**Given text**
· · · ·

Last weekend I went to Jinja with 2 other Real Uganda volunteers, Mayra (coincidentally from Boston, originally from Venezuela) and Zoe, an 18 year old from Ithaca, NY. Zoe was in town because she decided to leave her placement (an AIDS orphanage about 50km northwest of Kampala) after the director of her program received word that the villagers were planning a Muzungo sacrifice. In her village sacrifices are not uncommon- when they opened the market 12 children were sacrificed. Many parents will inflict cuts on their children so they are blemished/scarred as only un pierced, unblemished virgin children are appropriate for sacrifice. It was interesting to me that Lee (Real Uganda coordinator) told Zoe she should return- that it was just a scare tactic and they wouldn’t harm a white American with so many piercings (Zoe does have a lot of piercings)…. But I don’t blame her for not wanting to return. Especially since she walks unaccompanied for an hour each way between the orphanage and where she lives.

· · · ·

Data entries
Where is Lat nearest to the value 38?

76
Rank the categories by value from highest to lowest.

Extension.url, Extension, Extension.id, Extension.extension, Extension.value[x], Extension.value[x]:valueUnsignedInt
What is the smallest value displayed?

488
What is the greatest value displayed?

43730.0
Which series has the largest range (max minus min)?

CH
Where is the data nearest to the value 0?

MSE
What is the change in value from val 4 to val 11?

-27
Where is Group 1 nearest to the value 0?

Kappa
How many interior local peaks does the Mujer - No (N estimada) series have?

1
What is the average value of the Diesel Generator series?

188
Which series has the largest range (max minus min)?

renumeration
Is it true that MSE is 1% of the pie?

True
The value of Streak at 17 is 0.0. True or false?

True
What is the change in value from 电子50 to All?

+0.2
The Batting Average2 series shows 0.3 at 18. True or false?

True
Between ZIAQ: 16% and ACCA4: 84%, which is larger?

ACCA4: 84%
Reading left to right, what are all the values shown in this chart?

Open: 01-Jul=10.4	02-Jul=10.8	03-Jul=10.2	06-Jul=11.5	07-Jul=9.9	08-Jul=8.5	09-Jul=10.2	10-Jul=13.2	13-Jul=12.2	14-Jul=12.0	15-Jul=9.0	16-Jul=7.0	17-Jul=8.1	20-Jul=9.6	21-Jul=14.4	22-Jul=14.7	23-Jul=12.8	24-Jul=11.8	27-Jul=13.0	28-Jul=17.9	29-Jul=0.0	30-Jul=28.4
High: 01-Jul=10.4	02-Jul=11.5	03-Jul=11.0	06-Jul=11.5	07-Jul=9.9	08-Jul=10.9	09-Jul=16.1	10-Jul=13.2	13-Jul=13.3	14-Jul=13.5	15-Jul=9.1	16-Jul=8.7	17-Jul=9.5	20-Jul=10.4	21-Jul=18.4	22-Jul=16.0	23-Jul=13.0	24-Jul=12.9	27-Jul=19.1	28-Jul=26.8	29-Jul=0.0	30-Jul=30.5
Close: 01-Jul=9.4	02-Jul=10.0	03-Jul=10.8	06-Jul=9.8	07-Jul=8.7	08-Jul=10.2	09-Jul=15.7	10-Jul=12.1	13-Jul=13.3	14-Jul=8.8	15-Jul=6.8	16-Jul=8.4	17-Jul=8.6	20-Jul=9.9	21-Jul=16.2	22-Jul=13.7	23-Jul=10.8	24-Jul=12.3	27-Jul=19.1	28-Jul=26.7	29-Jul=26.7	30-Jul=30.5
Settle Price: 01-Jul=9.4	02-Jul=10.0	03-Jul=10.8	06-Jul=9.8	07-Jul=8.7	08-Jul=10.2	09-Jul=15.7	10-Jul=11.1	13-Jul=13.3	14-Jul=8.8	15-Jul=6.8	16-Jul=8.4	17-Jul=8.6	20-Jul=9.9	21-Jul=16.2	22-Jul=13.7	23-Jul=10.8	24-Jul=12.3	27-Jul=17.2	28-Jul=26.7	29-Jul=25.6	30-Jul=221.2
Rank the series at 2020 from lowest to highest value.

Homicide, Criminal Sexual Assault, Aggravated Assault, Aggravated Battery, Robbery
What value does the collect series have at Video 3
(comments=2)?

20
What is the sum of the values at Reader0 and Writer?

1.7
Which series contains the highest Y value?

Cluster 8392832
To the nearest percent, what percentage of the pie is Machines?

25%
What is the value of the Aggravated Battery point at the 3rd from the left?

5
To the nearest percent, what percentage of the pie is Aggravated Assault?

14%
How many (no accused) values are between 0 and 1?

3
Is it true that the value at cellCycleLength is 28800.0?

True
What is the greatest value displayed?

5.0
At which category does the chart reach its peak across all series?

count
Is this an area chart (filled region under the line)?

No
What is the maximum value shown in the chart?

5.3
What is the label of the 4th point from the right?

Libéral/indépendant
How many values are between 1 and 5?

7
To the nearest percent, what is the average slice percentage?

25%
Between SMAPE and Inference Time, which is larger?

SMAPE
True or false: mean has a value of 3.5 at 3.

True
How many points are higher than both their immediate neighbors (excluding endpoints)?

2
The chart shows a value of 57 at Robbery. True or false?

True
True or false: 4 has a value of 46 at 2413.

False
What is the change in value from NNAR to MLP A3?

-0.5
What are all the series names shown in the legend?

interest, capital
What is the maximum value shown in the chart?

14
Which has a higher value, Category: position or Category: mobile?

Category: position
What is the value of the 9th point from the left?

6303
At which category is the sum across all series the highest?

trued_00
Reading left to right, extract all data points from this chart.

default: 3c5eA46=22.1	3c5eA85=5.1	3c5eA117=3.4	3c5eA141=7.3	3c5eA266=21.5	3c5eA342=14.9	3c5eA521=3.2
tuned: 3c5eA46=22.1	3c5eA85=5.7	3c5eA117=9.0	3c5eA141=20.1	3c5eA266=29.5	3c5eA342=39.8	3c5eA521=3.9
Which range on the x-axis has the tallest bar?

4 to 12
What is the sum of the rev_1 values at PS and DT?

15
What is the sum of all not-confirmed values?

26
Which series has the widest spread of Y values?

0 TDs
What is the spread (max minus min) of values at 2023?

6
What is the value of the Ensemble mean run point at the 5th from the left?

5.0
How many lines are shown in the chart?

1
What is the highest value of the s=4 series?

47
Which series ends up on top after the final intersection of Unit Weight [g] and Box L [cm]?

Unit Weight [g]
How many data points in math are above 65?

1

· · · ·

Please resume the account of the weekend trip to Jinja, starting right after its last sentence. These records have no connection to the text.

**Exercise response**
Off we went to Jinja to white water raft on the Nile. First we stopped in the town to get some western food (there are a lot of Aussie’s here catering to the Muzungo tourists) which included my first cup of non-instant coffee and a brownie. We then went north along the Nile to the base camp for the white water rafting- which also has the most incredible outdoor shower. It is set into a high bluff overlooking a bend in the Nile. There are doors to get into the shower but then open overlooking the water. No matter there was no hot water. Simply having water coming out of a shower head and a view in the evening light was more than enough for me.
The next day was the rafting adventure. There were class 1-5 rapids and if we didn’t flip the raft in almost all the class 4 and 5 I would have said it was great. OK, it was pretty amazing to be rafting on the Nile and it was beautiful. The last rapid was a class 6 which we portaged around, followed by a class 5 called “the bad place.” I decided to sit that one out and let my sinus drain the portion of Nile which had been shot up my nose for the past 4 hours.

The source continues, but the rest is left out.